* _Request 1_
In the commentary on SEBI and the depositories, on what date is the interconnectivity bridge between CDSL and NSDL now announced to be ready?
* _Request 2_
Using the commentary on SEBI and the depositories, explain why July 15 is treated as a deadline for linking CDSL with NSDL.

* _Supplied text_

SEBI’s top brass is getting hot under the collar. On July 15, the finance minister is scheduled to inaugurate BSE’s Central Depository of Securities (CDSL), but there is still no sign of connectivity between CSDL and the National Share Depository (NSDL). Why did SEBI permit CDSL to commence operations? A magazine had asked the obvious question several months ago and a SEBI executive director had replied that it would cross the bridge when it came to it. Now the bridge has a deadline: July 15; and SEBI has found that the bridge is not a telephone connection (which it was pushing hard for last week) but a more complex one, in the form of software interface, whose construction is still underway. It has now been announced that the interconnectivity bridge will be ready on August 7, subject to testing and barring unforeseen circumstances. But it raises more questions. How on earth did CDSL choose software that was not compatible with that of the NSDL? Why was such a fussbeing made about the inter-depository transaction charge of 10 basis points when the software was the more serious hurdle? Did the SEBI’s findings in connection with payment crisis last June force it to clear CDSL with undue haste? Maybe the FM will ask a few questions while he cuts the red ribbon on July 15.

* _Data provided_
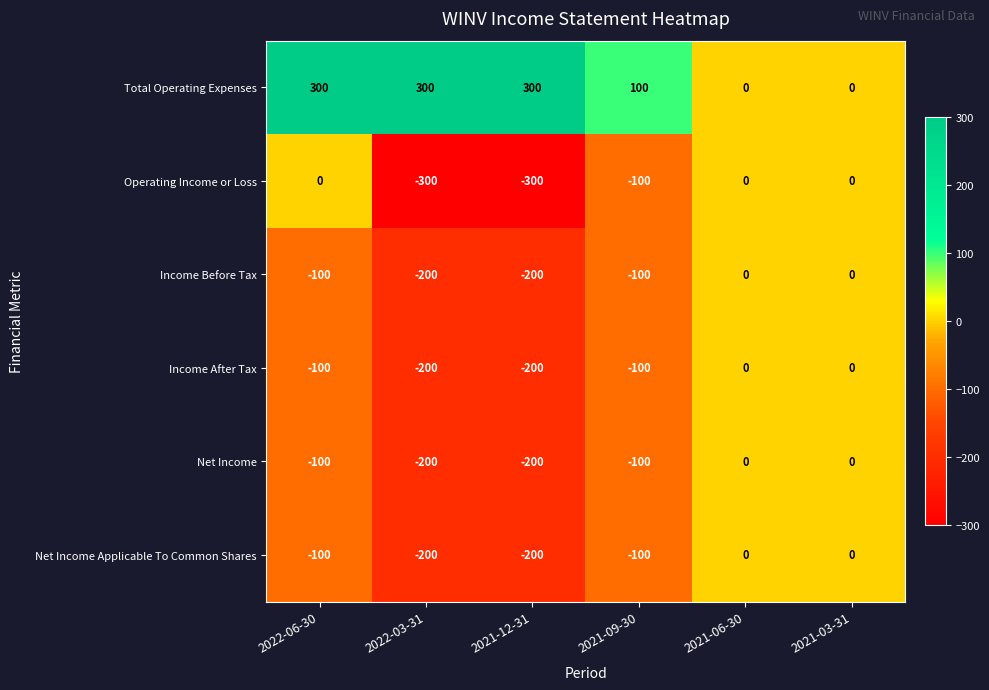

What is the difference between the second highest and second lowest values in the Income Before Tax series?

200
---
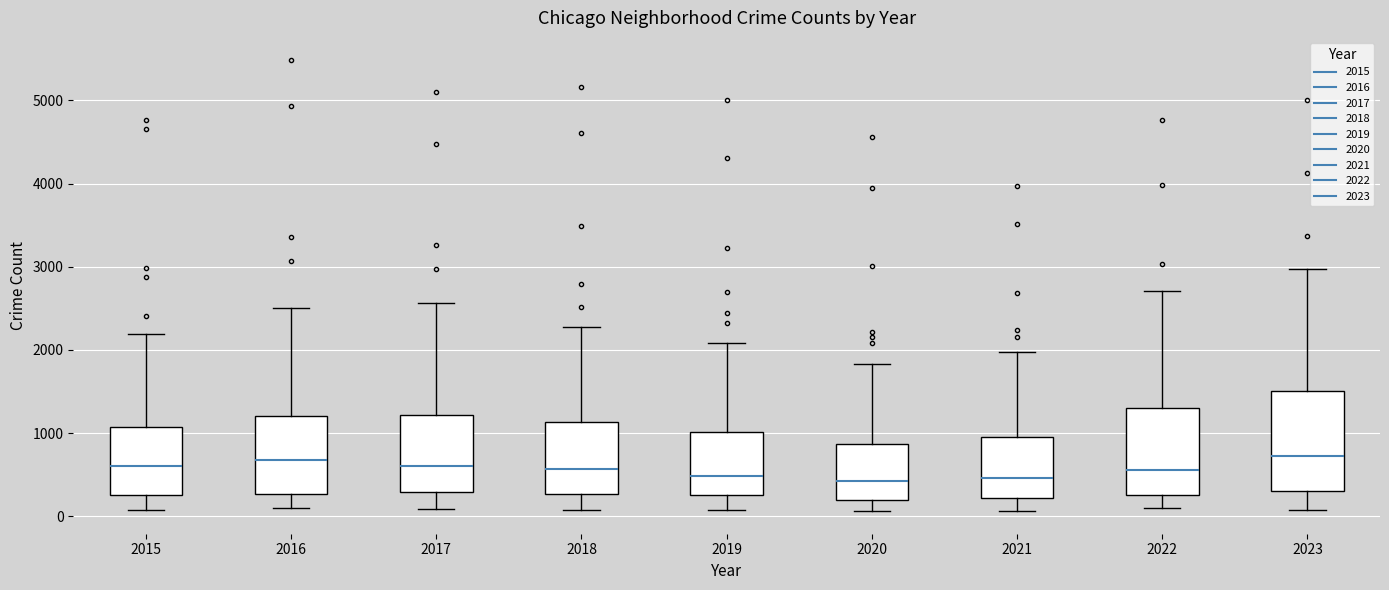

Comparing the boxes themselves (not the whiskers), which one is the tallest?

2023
* * *
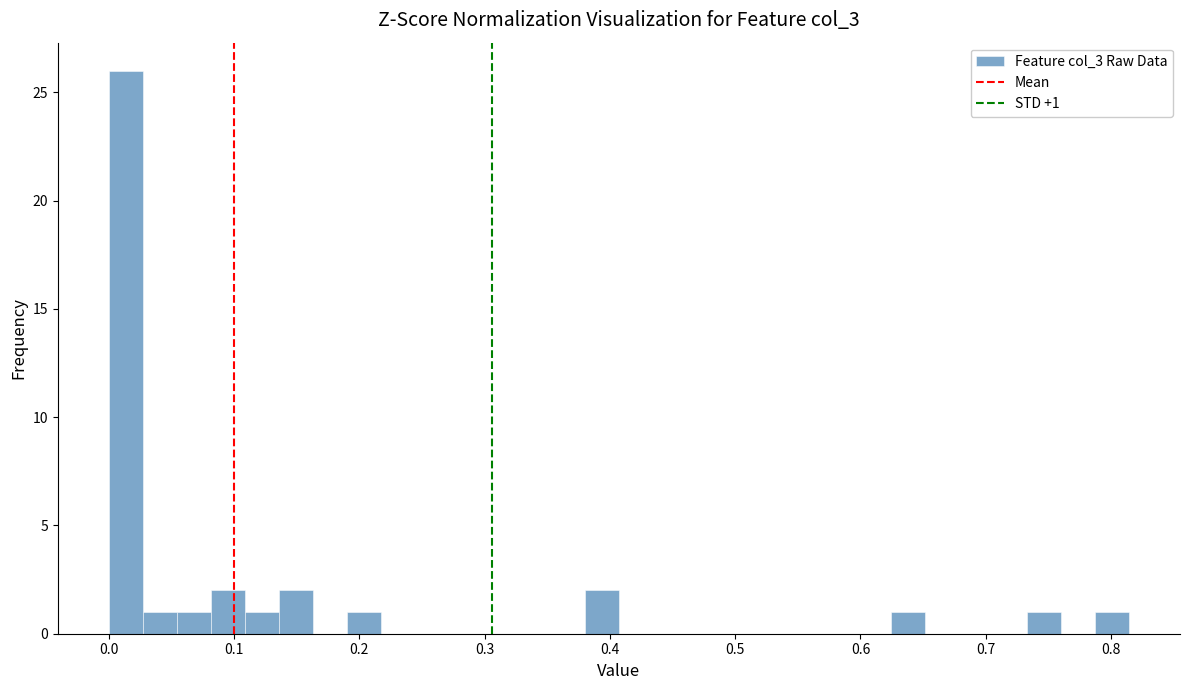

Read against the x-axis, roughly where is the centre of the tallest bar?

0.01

* _Expected answer 1_
August 7, subject to testing and barring unforeseen circumstances.

* _Expected answer 2_
The finance minister is scheduled to inaugurate CDSL on July 15, yet there is still no connectivity between CDSL and NSDL. The bridge that a SEBI executive director had said would be crossed when it came to it therefore now has July 15 as its deadline.